Haunted New York

Just in time for Halloween, we thought we would check into the legendary, hauntings of New York.  Nothing says “spooky” quite like a good ghost sighting! Here are a few of NYC best known haunts. There’s nothing like a good ‘ol experience of getting spooked in NYC.

St. Mark’s Church in-the-Bowery
131 E. 10th St., 212-674-6377, East Village, Manhattan
Peter Stuyvesant served as the last Director-General of New Amsterdam (the former name of New York City). Stuyvesant resided on a farm on what is now Stuyvesant Street, that connected it to a chapel (St. Mark’s Church) until his death in 1672. Stuyvesant was buried in a vault, which was permanently sealed in 1953 in the east wall of St. Mark’s Church in-the-Bowery. These days, church attendants have reported hearing the tapping of his wooden peg leg and he has been seen wandering the streets of the East Village. Some even claim he’s spending the afterlife in good company—with the likes of Edgar Allan Poe, Washington Irving and Harry Houdini, who also haunt this famous area of Manhattan.

Washington Square Park
Greenwich Village, Manhattan
Many visitors of this well known park have reported experiences of supernatural forces. Rumor has it that if you walk by the park late at night, you’ll see ghosts hanging from trees, which would make sense if you know the parks history.

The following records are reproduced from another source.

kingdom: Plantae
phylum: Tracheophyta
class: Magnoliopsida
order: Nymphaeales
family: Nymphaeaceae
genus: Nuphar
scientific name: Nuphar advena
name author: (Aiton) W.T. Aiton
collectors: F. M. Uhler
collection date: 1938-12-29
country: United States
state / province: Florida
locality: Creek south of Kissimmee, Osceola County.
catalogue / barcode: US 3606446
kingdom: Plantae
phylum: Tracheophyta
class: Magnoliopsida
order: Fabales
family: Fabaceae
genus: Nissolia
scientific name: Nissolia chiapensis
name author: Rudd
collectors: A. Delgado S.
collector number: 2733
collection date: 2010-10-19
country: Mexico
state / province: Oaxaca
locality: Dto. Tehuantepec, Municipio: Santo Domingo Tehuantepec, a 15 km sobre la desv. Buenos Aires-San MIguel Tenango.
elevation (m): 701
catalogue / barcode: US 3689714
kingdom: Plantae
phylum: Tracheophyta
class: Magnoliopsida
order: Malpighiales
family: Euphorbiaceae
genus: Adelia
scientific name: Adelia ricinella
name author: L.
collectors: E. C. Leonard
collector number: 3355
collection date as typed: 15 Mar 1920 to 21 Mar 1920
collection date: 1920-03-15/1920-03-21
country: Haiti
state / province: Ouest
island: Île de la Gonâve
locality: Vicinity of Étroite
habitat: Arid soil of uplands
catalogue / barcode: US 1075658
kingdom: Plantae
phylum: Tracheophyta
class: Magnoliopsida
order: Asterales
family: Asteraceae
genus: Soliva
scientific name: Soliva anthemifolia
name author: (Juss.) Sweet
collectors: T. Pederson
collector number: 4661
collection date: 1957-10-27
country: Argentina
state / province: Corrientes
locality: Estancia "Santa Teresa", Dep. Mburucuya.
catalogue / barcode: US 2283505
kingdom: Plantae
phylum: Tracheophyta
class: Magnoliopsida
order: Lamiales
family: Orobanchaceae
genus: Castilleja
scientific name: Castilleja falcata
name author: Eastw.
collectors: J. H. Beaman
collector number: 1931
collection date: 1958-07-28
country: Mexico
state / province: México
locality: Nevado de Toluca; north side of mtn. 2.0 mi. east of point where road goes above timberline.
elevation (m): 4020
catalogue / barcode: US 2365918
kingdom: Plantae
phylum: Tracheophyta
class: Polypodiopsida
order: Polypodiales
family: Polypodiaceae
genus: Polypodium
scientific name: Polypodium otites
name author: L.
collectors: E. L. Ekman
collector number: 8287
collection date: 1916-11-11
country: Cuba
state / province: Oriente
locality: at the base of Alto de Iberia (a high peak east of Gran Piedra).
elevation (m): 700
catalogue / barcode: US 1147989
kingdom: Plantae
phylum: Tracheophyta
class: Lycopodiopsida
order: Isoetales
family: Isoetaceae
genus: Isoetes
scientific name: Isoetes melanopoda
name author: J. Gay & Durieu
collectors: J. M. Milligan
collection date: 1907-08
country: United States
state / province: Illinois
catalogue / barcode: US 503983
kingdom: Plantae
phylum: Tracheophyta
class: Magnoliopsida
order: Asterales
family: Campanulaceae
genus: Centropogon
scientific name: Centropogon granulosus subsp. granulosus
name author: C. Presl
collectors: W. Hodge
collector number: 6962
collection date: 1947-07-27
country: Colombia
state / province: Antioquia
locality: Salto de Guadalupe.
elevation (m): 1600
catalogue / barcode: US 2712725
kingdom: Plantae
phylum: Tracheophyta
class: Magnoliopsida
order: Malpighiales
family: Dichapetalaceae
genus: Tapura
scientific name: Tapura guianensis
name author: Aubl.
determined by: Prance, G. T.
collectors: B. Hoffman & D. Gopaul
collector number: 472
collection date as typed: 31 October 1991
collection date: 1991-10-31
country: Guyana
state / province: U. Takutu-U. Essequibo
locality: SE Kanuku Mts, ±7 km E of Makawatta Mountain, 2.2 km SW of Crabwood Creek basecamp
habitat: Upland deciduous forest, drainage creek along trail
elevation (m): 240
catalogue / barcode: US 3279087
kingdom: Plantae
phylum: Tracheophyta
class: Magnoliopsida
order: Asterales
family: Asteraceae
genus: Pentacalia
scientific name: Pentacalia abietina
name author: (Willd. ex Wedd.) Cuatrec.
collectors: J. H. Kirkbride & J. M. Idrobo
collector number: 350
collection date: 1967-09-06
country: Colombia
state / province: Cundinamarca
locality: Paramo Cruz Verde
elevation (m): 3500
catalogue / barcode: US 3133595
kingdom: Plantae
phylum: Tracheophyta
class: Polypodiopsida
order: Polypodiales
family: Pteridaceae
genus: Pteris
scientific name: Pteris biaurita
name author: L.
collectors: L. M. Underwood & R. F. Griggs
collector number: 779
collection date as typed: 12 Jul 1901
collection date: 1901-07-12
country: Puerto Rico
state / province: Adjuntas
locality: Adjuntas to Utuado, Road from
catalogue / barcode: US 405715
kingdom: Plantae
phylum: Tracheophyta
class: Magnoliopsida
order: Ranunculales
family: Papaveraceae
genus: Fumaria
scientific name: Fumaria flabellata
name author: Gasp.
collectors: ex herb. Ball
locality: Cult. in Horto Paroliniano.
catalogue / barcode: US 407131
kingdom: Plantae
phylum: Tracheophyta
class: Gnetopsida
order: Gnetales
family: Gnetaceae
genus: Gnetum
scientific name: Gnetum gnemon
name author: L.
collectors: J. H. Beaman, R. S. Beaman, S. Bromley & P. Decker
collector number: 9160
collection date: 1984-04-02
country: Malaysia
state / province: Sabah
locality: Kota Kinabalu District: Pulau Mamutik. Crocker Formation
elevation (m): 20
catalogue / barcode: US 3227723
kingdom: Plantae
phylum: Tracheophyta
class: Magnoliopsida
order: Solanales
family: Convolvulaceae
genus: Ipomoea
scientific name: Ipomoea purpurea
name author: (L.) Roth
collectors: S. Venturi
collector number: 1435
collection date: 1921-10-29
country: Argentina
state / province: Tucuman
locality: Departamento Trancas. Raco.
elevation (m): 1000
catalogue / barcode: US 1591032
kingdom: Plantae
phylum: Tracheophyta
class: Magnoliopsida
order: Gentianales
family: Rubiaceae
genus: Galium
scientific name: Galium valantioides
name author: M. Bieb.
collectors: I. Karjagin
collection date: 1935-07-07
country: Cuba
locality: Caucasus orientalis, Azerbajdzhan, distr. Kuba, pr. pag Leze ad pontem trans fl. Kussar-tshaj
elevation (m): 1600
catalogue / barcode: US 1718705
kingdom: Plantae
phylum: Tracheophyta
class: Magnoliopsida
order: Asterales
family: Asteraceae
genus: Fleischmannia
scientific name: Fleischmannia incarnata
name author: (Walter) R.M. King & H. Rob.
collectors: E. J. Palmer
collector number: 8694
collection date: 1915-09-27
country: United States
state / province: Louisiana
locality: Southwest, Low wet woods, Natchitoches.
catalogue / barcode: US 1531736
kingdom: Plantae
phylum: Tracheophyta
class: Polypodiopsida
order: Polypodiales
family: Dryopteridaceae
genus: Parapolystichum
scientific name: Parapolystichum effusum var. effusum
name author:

Located on the Northwest corner of the park is Manhattans oldest tree which has been called the “The Hanging Tree” or the “Hanging Elm” for it’s rumored use as an execution site in early days. Between the executions and the victims from the yellow fever epidemics of the early 19th century, who were also buried in the park, there are an estimated 20,000 bodies under Washington Square.

Bridge Café
279 Water St., 212-227-3344, Financial District, Manhattan
Pirate ghosts? We got those too. Dating back to 1794, the Bridge Café has become the cities oldest bar. Located under the Brooklyn Bridge, it is said that the ghosts of pirates who regularly patronized this bar still haunt the bar to this day. Pop in for a pint and a good scare.

One if by Land, Two if by Sea
17 Barrow St., 212-255-8649, West Village, Manhattan
This restaurant was once the carriage house of Vice President Aaron Burr’s. He is famous for killing Alexander Hamilton in a duel on July 11, 1804. Known experiences have been flying dishes, chairs being pulled out from people and 200 year old paintings falling off the walls.

Besides these famous places, there are also many celebrity ghosts around the city. Murdered at his home at the Dakota Building on 72nd Street, John Lennon has be rumored to haunt the structure, while at the Chelsea Hotel there have been sightings of poet Dylan Thomas and Sid Vicious’ girlfriend Nancy Spungel, where both met their demise. There’s also the rumor of writer Dorothy Parker taunting small children during her afterlife at the Algonquin Hotel where she dined daily with her literary counterparts and also where her ashes are buried.